## About this task
Take from the data every line in which the word "linejoin" is found.

## Material to process
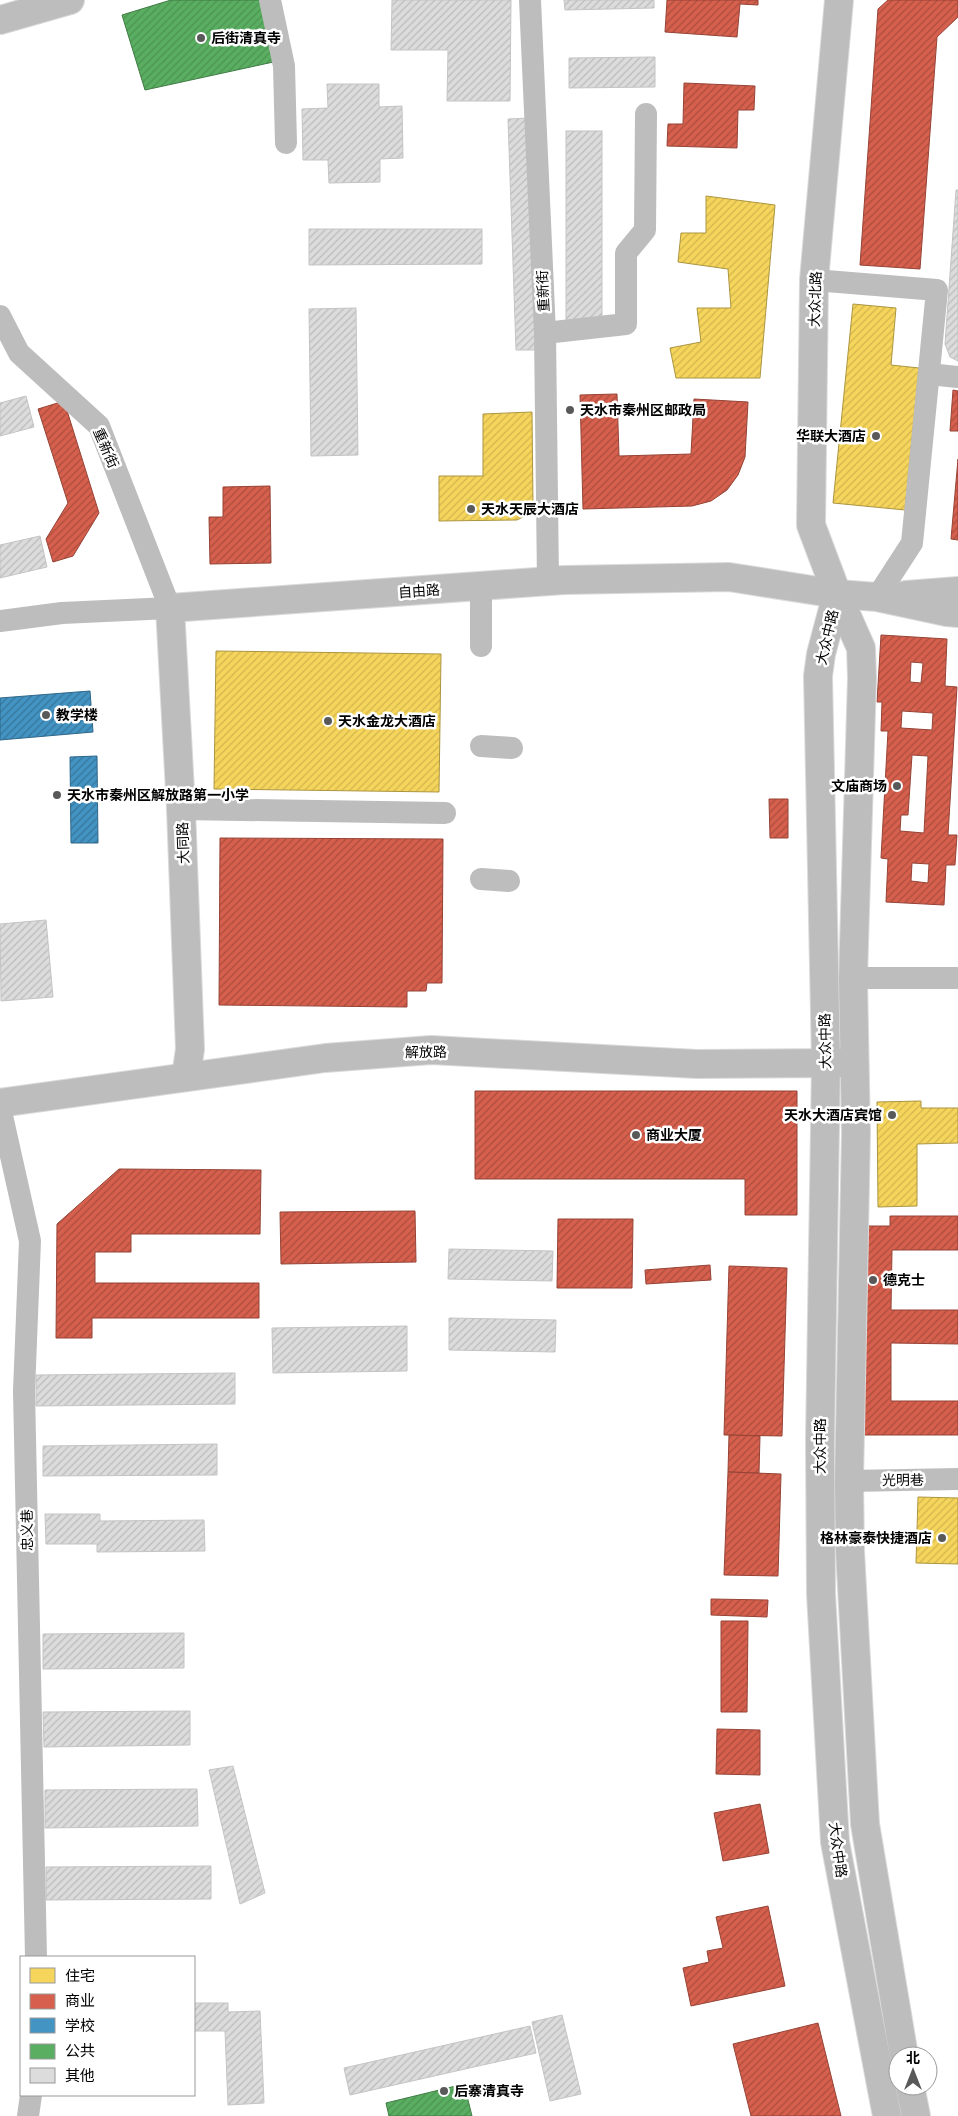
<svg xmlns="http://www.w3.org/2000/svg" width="958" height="2116" viewBox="0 0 958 2116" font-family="'Varela Round','Noto Sans SC',sans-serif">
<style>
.homes{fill:url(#homes-hatch);stroke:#ac9540}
.shops{fill:url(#shops-hatch);stroke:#964336;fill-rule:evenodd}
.schools{fill:url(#schools-hatch);stroke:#2f6788}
.public{fill:url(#public-hatch);stroke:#3f7a44}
.building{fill:url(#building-hatch);stroke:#c4c4c4}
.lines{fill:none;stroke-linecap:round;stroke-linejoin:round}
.major-casing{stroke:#dbdbdb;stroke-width:30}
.highway-casing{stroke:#dbdbdb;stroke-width:30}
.minor{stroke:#bdbdbd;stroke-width:22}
.major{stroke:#bdbdbd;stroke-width:28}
.highway{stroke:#bdbdbd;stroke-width:28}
.poi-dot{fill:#595959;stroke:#fff;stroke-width:2}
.labels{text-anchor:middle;stroke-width:5;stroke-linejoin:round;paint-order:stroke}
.poi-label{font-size:14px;font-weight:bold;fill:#000;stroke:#fff;text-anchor:start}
.street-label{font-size:14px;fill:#000;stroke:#fff}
</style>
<defs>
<pattern id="homes-hatch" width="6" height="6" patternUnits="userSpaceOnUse" patternTransform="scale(1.25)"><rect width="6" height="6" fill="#f6d55c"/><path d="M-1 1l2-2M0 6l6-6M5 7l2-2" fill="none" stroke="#d1b54e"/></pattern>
<pattern id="shops-hatch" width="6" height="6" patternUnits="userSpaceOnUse" patternTransform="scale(1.25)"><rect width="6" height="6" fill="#d6604d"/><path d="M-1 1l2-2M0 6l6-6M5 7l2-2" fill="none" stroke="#ab4d3e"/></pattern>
<pattern id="schools-hatch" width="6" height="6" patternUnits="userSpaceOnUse" patternTransform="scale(1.25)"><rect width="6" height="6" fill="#4393c3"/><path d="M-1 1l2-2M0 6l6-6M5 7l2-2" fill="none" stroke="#36769c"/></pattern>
<pattern id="public-hatch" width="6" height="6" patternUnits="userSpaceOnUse" patternTransform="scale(1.25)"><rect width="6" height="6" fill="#5aae61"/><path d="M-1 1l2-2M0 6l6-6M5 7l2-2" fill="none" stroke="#4c9452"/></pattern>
<pattern id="building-hatch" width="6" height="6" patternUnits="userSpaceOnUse" patternTransform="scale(1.25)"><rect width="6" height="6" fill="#dcdcdc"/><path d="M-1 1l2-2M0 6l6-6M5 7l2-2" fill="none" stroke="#bbb"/></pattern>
</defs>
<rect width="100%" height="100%" fill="#fff"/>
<!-- homes -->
<g class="homes">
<path d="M706,196L775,205L760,378H676L670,348L701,342L697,308H731L728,269L678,262L681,233H706Z"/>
<path d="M853,304L896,308L891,365L919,368L905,510L833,503Z"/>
<path d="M532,412L533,505L529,514L517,520L439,521V476H483V414Z"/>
<path d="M216,651L441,654L439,792L214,789Z"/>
<path d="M921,1101V1108H958V1143L917,1144V1206L878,1207L877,1102Z"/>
<path d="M918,1497L958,1498V1564L916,1563Z"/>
</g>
<!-- shops -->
<g class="shops">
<path d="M667,0H758V5L740,4L737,37L665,32Z"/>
<path d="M888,0H958V17L937,37L920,269L860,265L878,9Z"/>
<path d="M684,83L755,86L754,110H738L737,148L667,146L668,124H683Z"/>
<path d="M953,390L958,391V431H950Z"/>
<path d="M617,394L619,456L691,454L694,399L748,402L745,457L738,475L727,490L711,501L692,506L583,509L580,395Z"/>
<path d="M64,401L99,513L73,556L53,562L46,539L68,503L38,409Z"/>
<path d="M958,459V540L951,539Z"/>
<path d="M270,486L271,563L210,564L209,517H223V487Z"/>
<path d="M881,635L947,639L945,686L957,687L948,835H957L955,865H946L944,905L886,902L888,859L881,858L888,731H881L882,702H877ZM911,662L923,663L921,683L910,682ZM902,711L933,713L932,730L901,728ZM912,755L928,756L924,833L900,831L901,815H908ZM912,863L929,864L928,883L911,881Z"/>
<path d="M769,799H788V838H770Z"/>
<path d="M220,838L443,839L442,983H427L426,991H407V1007L219,1005Z"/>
<path d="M475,1091H797V1215H745V1179H475Z"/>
<path d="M119,1169L261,1170L260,1234H131V1252H95V1283H259V1318H92V1338H56L57,1224Z"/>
<path d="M415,1211L416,1262L281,1264L280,1212Z"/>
<path d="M890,1216H958V1250H892L891,1310H958V1344L891,1343V1401H958V1435H864L865,1226H890Z"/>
<path d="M558,1219H633L632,1288H557Z"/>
<path d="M710,1265L711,1280L646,1284L645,1270Z"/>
<path d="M729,1266L787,1268L782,1436L724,1435Z"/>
<path d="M729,1435L760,1436L759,1473L728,1472Z"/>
<path d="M728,1472L781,1474L778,1576L724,1575Z"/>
<path d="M711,1599L768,1600L767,1617L711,1615Z"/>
<path d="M721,1621H748L747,1712H721Z"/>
<path d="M717,1729L760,1730V1775L716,1774Z"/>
<path d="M760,1804L769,1853L723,1861L714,1813Z"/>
<path d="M768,1906L785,1986L691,2006L683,1968L709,1962L707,1951L723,1948L716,1917Z"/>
<path d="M818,2023L841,2116H751L733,2044Z"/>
</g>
<!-- schools -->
<g class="schools">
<path d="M90,691L93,732L0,740V698Z"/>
<path d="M97,756L98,843H71L70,757Z"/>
</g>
<!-- public -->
<g class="public">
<path d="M171,0H265L278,61L145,90L122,15Z"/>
<path d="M464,2084L472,2116H389L386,2103Z"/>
</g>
<!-- building -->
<g class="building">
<path d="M392,0H511L510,101H447L448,50H391Z"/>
<path d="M564,0H654V8L565,10Z"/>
<path d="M655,57V87L569,88V58Z"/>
<path d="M327,84H379V107L402,106L403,158L380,159V182L329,183L328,160H303L302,109L328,108Z"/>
<path d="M529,118L536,350H516L508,119Z"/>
<rect x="566" y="131" width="36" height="190"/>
<path d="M956,190H958V361L950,357L945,344Z"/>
<path d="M309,229H482V264L309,265Z"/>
<path d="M356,308L358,455L311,456L309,309Z"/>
<path d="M26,396L34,427L0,436V403Z"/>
<path d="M40,536L47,567L0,578V545Z"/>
<path d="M46,920L53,997L1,1001L0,924Z"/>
<path d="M449,1249L553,1251L552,1281L448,1279Z"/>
<path d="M449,1318L556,1320L555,1352L449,1350Z"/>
<path d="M407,1326V1371L273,1373L272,1328Z"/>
<path d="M235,1373V1404L36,1406V1375Z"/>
<path d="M217,1444V1475L43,1476V1446Z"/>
<path d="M45,1514H100V1521L204,1520L205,1551L97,1552V1544H46Z"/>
<path d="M184,1633V1668L43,1669V1634Z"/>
<path d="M190,1711V1745L44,1747L43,1712Z"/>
<path d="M233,1766L265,1893L240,1904L209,1770Z"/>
<path d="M197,1789L198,1826L45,1828V1790Z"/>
<path d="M211,1866V1899L46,1900V1867Z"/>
<path d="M194,2003H228V2012L260,2011L264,2103L228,2105L225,2031H194Z"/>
<path d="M562,2015L581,2094L550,2101L532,2022Z"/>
<path d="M530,2026L536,2053L350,2095L344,2068Z"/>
</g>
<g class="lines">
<!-- major casing -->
<g class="major-casing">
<g id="major">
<path d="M839,0L814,280L811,525L837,594L861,648L862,678L853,978L856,1133L849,1481L850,1551L865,1824L904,2056"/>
<path d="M837,594L821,654L818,676L826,1063L820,1441L821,1594L835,1842L887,2116"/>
<path d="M906,595L958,591"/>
<path d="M186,1077L190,1049L181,809L170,608L564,580L729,577L837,594L877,597L947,612L958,613"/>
<path d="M0,1103L325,1058L431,1050L697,1064L842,1063"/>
<path d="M910,2086L916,2116"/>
</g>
</g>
<!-- highway casing -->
<g class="highway-casing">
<path id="highway" d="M0,20L70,0"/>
</g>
<!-- minor -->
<g class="minor">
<path d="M270,0L284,66L286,143"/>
<path d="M530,0L545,333L548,582"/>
<path d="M814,280L937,290L912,543L877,597"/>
<path d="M0,316L19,353L99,426L170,608L62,613L0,621"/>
<path d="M545,333L626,324V253L645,230L646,114"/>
<path d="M929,374L958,377"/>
<path d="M481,646V586"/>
<path d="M481,746L512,748"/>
<path d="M181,809L445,813"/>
<path d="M481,879L509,881"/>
<path d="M853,978H958"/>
<path d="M0,1107L30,1241L24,1391L36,1957"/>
<path d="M849,1481L958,1479"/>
<path d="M28,2116L31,2095"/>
</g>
<!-- major -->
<use href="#major" class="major"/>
<!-- highway -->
<use href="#highway" class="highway"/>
</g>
<!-- markers -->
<g class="poi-dot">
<circle cx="201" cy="38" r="5"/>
<circle cx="570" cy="410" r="5"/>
<circle cx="876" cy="436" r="5"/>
<circle cx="471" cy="509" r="5"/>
<circle cx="46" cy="715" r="5"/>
<circle cx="328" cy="721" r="5"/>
<circle cx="897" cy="786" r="5"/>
<circle cx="57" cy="795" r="5"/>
<circle cx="892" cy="1115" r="5"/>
<circle cx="636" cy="1135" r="5"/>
<circle cx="873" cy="1280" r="5"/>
<circle cx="942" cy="1538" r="5"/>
<circle cx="444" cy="2091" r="5"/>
</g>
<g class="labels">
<!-- poi labels -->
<g class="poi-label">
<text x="211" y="43">后街清真寺</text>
<text x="580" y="415">天水市秦州区邮政局</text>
<text x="866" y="441" text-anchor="end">华联大酒店</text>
<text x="481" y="514">天水天辰大酒店</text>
<text x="56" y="720">教学楼</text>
<text x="338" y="726">天水金龙大酒店</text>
<text x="887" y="791" text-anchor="end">文庙商场</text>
<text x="67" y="800">天水市秦州区解放路第一小学</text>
<text x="882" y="1120" text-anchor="end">天水大酒店宾馆</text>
<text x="646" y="1140">商业大厦</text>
<text x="883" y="1285">德克士</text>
<text x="932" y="1543" text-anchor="end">格林豪泰快捷酒店</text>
<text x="454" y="2096">后寨清真寺</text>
</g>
<!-- street labels -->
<g class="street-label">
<text transform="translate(543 291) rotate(-93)" y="5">重新街</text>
<text transform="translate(815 299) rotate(-88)" y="5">大众北路</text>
<text transform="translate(106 448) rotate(66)" y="5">重新街</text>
<text transform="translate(419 591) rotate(-4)" y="5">自由路</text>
<text transform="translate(827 637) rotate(-77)" y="5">大众中路</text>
<text transform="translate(183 843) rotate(-92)" y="5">大同路</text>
<text transform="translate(825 1041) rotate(-91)" y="5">大众中路</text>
<text transform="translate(426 1052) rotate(-1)" y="5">解放路</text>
<text transform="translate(820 1446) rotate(-90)" y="5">大众中路</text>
<text transform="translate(903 1480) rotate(-1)" y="5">光明巷</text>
<text transform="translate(27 1530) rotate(-91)" y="5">忠义巷</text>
<text transform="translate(838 1850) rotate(82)" y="5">大众中路</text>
</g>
</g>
<!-- legend -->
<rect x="20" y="1956" width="175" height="140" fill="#ffffff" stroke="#999999"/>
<rect x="30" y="1968" width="25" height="15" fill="#f6d55c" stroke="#999999"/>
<text x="65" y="1981" font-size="15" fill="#000000">住宅</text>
<rect x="30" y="1994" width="25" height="15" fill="#d6604d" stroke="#999999"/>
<text x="65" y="2006" font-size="15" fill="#000000">商业</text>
<rect x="30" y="2018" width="25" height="15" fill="#4393c3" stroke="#999999"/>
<text x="65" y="2031" font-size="15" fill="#000000">学校</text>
<rect x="30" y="2044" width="25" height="15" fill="#5aae61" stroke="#999999"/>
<text x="65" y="2056" font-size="15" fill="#000000">公共</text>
<rect x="30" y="2068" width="25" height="15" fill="#dcdcdc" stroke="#999999"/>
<text x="65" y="2081" font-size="15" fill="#000000">其他</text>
<!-- north arrow -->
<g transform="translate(913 2071)"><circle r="24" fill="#ffffff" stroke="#999999"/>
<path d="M0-4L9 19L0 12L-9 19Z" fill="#595959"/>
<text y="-8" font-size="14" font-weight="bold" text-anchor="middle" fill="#000000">北</text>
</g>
</svg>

## Task response
.lines{fill:none;stroke-linecap:round;stroke-linejoin:round}
.labels{text-anchor:middle;stroke-width:5;stroke-linejoin:round;paint-order:stroke}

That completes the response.